We have developed a compiler for a new AI processor, the compiler front end is based on Clang, and we add a new backend for this ASIC by LLVM.
The ASIC has two onchip memory(implemented by SPM, i.e. scratch pad memory) to buffer the neural network input, ouput and the synapse data, we call them NRAM(Neural Data RAM) and WRAM(Weight Data RAM). It also provides a large off-chip memory which to hold input and output data.
The ASIC also provide some powerful instructions to complete some nn operations, e.g. convolution, pooling, activation, matmul, transpose, mlp and etc. It also provides some variable length(not fixed size) vector instructions, e.g. vector addition, substraction, less than, greater than and etc. And some IO instructions to load data from off chip memory to on chip memory(NRAM or WRAM), and store the onchip result to off chip memory.
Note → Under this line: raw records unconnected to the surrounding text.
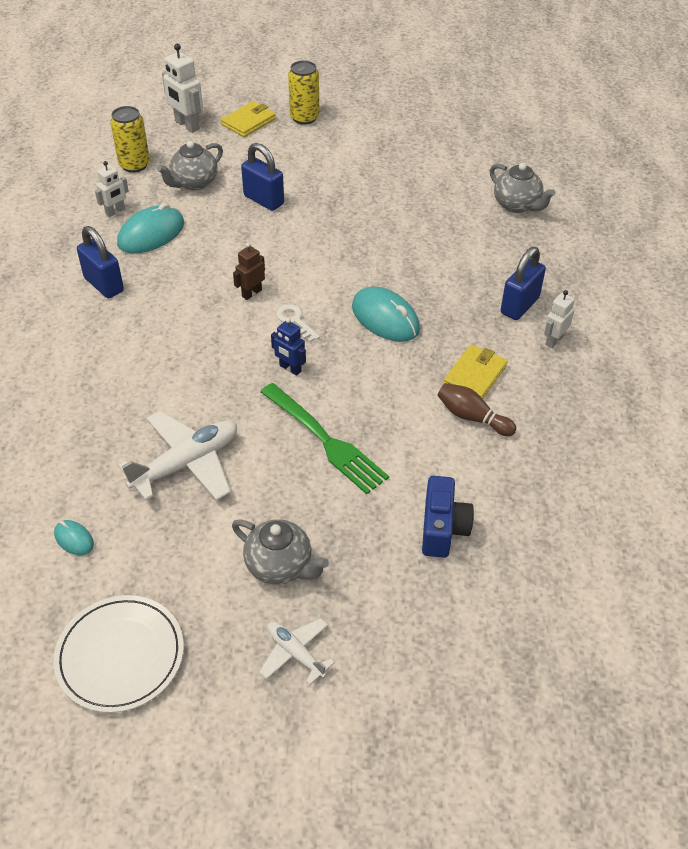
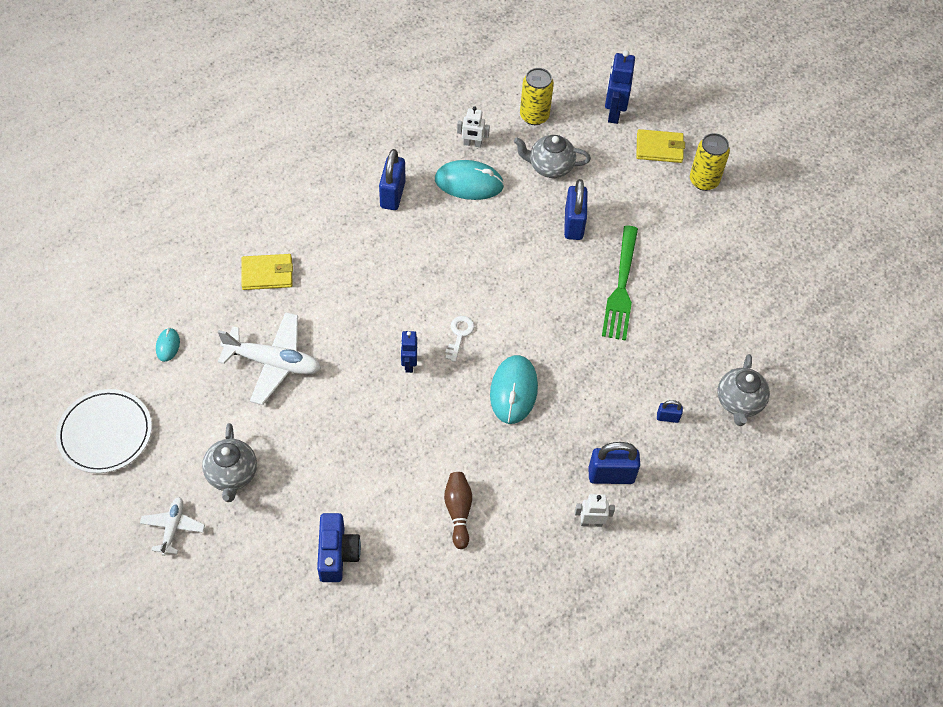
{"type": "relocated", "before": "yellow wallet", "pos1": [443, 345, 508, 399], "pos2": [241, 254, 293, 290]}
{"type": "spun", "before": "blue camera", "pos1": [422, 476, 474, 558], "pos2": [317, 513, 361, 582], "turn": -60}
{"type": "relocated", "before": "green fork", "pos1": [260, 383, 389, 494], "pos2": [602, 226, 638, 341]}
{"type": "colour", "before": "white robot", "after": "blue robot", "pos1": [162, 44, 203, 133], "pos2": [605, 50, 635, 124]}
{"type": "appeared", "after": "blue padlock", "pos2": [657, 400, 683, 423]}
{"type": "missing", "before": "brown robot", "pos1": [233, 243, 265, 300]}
The high level programming language we designed is similar to CUDA, it is an extension and subset of C / C++. It provides some memory space attributes to represent the location of data, e.g. __nram__ means the data is buffered in the NRAM, __wram__ means the data is buffered in the WRAM; Besides the compiler provides a series of intrinsic functions which is similar to AVX in x86, e.g.: __sv_add will be lowered into vector addition by the llvm backend, while __conv will be lowered into the convolution instructions;
Let’s take AXPY kernel for an example, the device code is shown below:
#define LEN 1024
__global__ void AxpyKernel(half* a, half *x, half *y, half *out) {
__nram__ half t_a[LEN];
__nram__ half t_x[LEN];
__nram__ half t_y[LEN];
__nram__ half t_out[LEN];
__load(t_a, a, LEN * sizeof(half));
__load(t_x, x, LEN * sizeof(half));
__sv_mul(t_out, t_a, t_x, LEN);
__load(t_y, y, LEN * sizeof(half));
__sv_add(t_out, t_out, t_y, LEN);
__store(t_out, out, LEN * sizeof(half));
}
The above kernel is the basic implementation with a small data scale. However, if the input data size exceeds the on chip buffer size, highly-tuned implementations require loop tiling, vectorization, loop unrolling, double buffer to overlap IO and computation, and data prefetching
and etc. Manual optimization may take weeks to complete. Moreover, if we want to implement a more complex nn operator, e.g. roi-pooling and proposal
in Faster-RCNN or some new coming nn operators
, it will take more engineering efforts.
Therefore, we want to retarget TVM to our ASIC. For the first step, we prefer to take TVM as an in-house code generator to emit device kernel code. I have already glanced over the TVM’s implementation, much is about GPU supporting.
If I want to port TVM into our ASIC from the scratch, much time will be consumed at runtime support, but I only prefer to take TVM as an in-house code generator to emit device kernel source code
which contains the intrinsic functions or even LLVM IR or LLVM backend assembly code, so do your guys have some constructive suggestions?